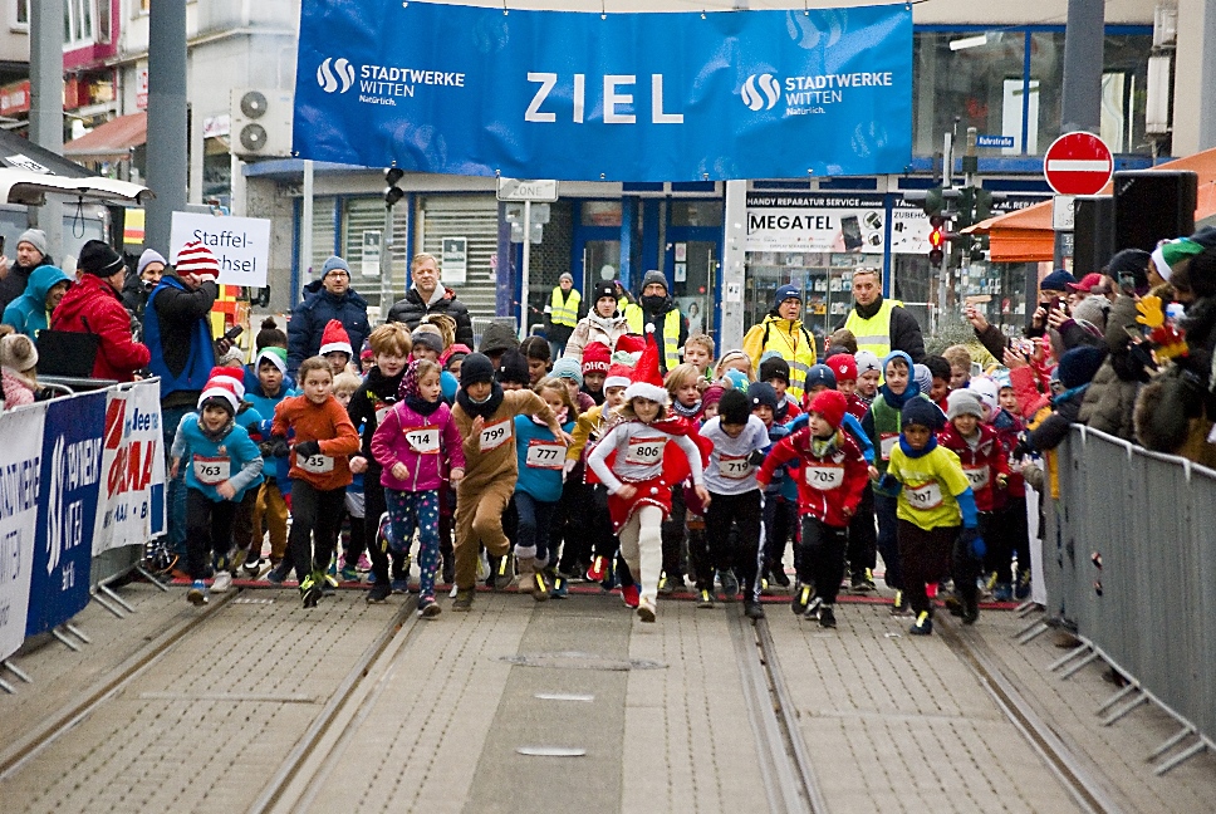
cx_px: 608
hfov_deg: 11.2
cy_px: 407
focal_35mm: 184
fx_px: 6223
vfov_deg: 7.5
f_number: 5.6
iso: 500
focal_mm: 123
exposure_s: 1/160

○ ○ ○ ○

## TASK PROMPT
Nothing but the pictures should be left out when the material above is copied.

## COMPLETED TASK
cx_px: 608
hfov_deg: 11.2
cy_px: 407
focal_35mm: 184
fx_px: 6223
vfov_deg: 7.5
f_number: 5.6
iso: 500
focal_mm: 123
exposure_s: 1/160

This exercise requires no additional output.